## Passage for review

15.2A notice shall be effective upon receipt and shall be deemed to have been received (irrespective of whether such time falls within working hours):
(a)at the time of delivery, if delivered by hand, registered post or courier; or
(b)at the time it is sent, if sent by email, in which case:
(i)except as provided in (ii) , the time at which an email is sent shall be the time in the London, United Kingdom at the time of sending; and
(ii)if an email delivery failure notice is received in the sender’s email account immediately after the sender tried to send it, the notice shall be deemed to have been received at the time the sender tried to send it, if the sender also sends the notice to the recipient by hand, registered post or courier within 48 hours of receipt of the email delivery failure notice.
15.3The addresses and email addresses of the parties for the purpose of Clause 15.1 are set out in Annex B (Party Addresses).
15.4Each party shall notify the other parties in writing of a change to its details in Annex B (Party Addresses) from time to time, provided that such notice shall only be effective on:
(a)the date specified in the notice as the date on which the change is to take place; or
(b)if no date is specified or the date specified is less than five Business Days after the date on which notice is given, the date which is the fifth Business Day after notice of any change has been given.

## Records shown

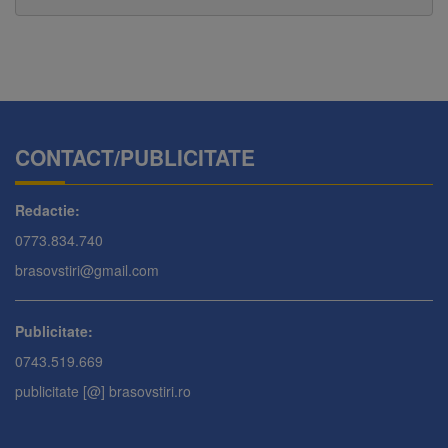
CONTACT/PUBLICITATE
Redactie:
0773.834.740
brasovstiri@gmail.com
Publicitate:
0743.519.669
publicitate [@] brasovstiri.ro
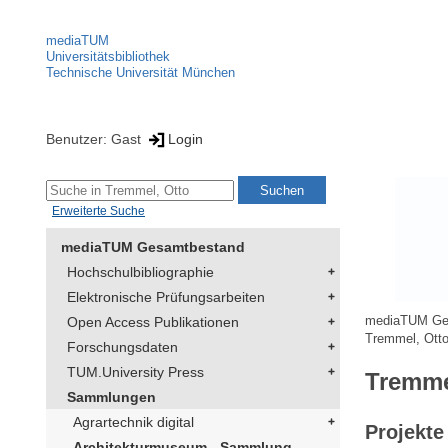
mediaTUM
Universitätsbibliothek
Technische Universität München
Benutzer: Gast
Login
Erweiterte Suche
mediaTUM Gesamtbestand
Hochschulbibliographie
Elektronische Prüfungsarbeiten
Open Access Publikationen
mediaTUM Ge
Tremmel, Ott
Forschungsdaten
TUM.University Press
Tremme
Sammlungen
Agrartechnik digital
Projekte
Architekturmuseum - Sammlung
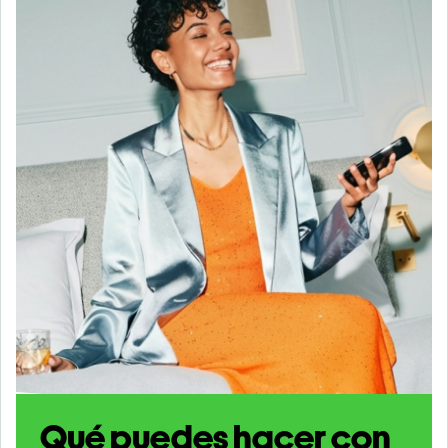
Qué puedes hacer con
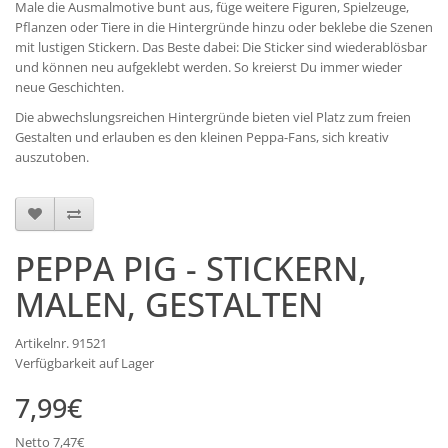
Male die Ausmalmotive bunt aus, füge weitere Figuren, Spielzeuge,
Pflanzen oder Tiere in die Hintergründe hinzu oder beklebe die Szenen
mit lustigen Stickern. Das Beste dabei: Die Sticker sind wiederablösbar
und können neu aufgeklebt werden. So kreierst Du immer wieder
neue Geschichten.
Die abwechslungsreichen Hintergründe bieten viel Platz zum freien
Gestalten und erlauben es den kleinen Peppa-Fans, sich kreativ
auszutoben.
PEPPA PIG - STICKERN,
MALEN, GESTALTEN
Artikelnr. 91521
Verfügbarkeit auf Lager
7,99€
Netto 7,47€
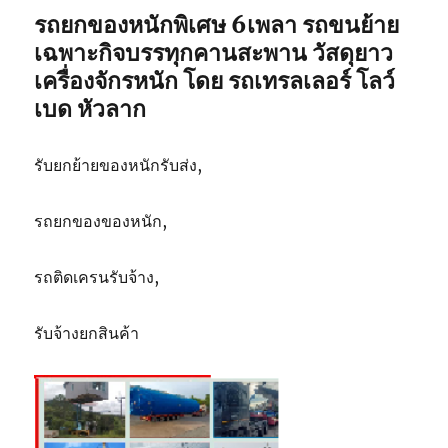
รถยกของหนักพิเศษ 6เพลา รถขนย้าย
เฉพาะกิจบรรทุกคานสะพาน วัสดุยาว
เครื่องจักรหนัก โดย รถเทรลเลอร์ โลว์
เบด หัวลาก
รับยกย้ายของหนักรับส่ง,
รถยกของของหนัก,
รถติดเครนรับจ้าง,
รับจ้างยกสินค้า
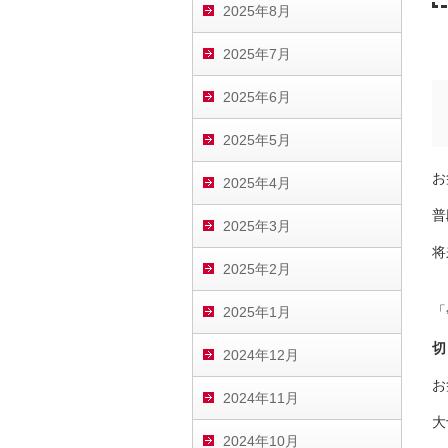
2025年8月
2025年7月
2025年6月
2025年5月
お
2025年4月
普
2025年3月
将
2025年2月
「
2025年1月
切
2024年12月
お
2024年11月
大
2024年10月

## Required work
1) Recast every line of all the records as a Markdown table with the columns "No." and "Entry", numbering the rows in order. Omit blank lines and leave the pictures out.
2) Continue the clause on notices and party addresses, starting right after its last sentence.

## Answers by item number
1)
| No. | Entry |
|---|---|
| 1 | CONTACT/PUBLICITATE |
| 2 | Redactie: |
| 3 | 0773.834.740 |
| 4 | brasovstiri@gmail.com |
| 5 | Publicitate: |
| 6 | 0743.519.669 |
| 7 | publicitate [@] brasovstiri.ro |
| 8 | mediaTUM |
| 9 | Universitätsbibliothek |
| 10 | Technische Universität München |
| 11 | Benutzer: Gast |
| 12 | Login |
| 13 | Erweiterte Suche |
| 14 | mediaTUM Gesamtbestand |
| 15 | Hochschulbibliographie |
| 16 | Elektronische Prüfungsarbeiten |
| 17 | Open Access Publikationen |
| 18 | mediaTUM Ge |
| 19 | Tremmel, Ott |
| 20 | Forschungsdaten |
| 21 | TUM.University Press |
| 22 | Tremme |
| 23 | Sammlungen |
| 24 | Agrartechnik digital |
| 25 | Projekte |
| 26 | Architekturmuseum - Sammlung |
| 27 | Qué puedes hacer con |
| 28 | Male die Ausmalmotive bunt aus, füge weitere Figuren, Spielzeuge, |
| 29 | Pflanzen oder Tiere in die Hintergründe hinzu oder beklebe die Szenen |
| 30 | mit lustigen Stickern. Das Beste dabei: Die Sticker sind wiederablösbar |
| 31 | und können neu aufgeklebt werden. So kreierst Du immer wieder |
| 32 | neue Geschichten. |
| 33 | Die abwechslungsreichen Hintergründe bieten viel Platz zum freien |
| 34 | Gestalten und erlauben es den kleinen Peppa-Fans, sich kreativ |
| 35 | auszutoben. |
| 36 | PEPPA PIG - STICKERN, |
| 37 | MALEN, GESTALTEN |
| 38 | Artikelnr. 91521 |
| 39 | Verfügbarkeit auf Lager |
| 40 | 7,99€ |
| 41 | Netto 7,47€ |
| 42 | รถยกของหนักพิเศษ 6เพลา รถขนย้าย |
| 43 | เฉพาะกิจบรรทุกคานสะพาน วัสดุยาว |
| 44 | เครื่องจักรหนัก โดย รถเทรลเลอร์ โลว์ |
| 45 | เบด หัวลาก |
| 46 | รับยกย้ายของหนักรับส่ง, |
| 47 | รถยกของของหนัก, |
| 48 | รถติดเครนรับจ้าง, |
| 49 | รับจ้างยกสินค้า |
| 50 | 2025年8月 |
| 51 | 2025年7月 |
| 52 | 2025年6月 |
| 53 | 2025年5月 |
| 54 | お |
| 55 | 2025年4月 |
| 56 | 普 |
| 57 | 2025年3月 |
| 58 | 将 |
| 59 | 2025年2月 |
| 60 | 「 |
| 61 | 2025年1月 |
| 62 | 切 |
| 63 | 2024年12月 |
| 64 | お |
| 65 | 2024年11月 |
| 66 | 大 |
| 67 | 2024年10月 |

2)
15.5This Clause 15 does not apply to the formal service of any court or arbitration proceedings.
16.Transaction Costs

Save as provided for in the Erik Bid Conduct Agreement, each party shall bear its own costs in relation to this Agreement and the transactions contemplated herein.

Page 10

 
17.Obligations of Erik
17.1Erik is the parent entity of Erik GmbH and Erik BV. To the extent any obligation of Erik pursuant to this Agreement requires any action, inaction or other measure by Erik GmbH and/or Erik BV (and/or any of their respective subsidiaries), Erik shall cause Erik GmbH and Erik BV (and any of their respective subsidiaries) to act (or not to act) in such manner that is required for Erik, Erik GmbH and Erik BV to comply with its obligations pursuant to this Agreement.
17.2Each of Erik GmbH and Erik BV acknowledges that all rights in relation to the Offer and the Transaction sit with Erik in its capacity as parent company and neither of Erik GmbH and Erik BV has any individual rights in relation to the Offer or the Transaction other than to the extent expressly set out in this Agreement.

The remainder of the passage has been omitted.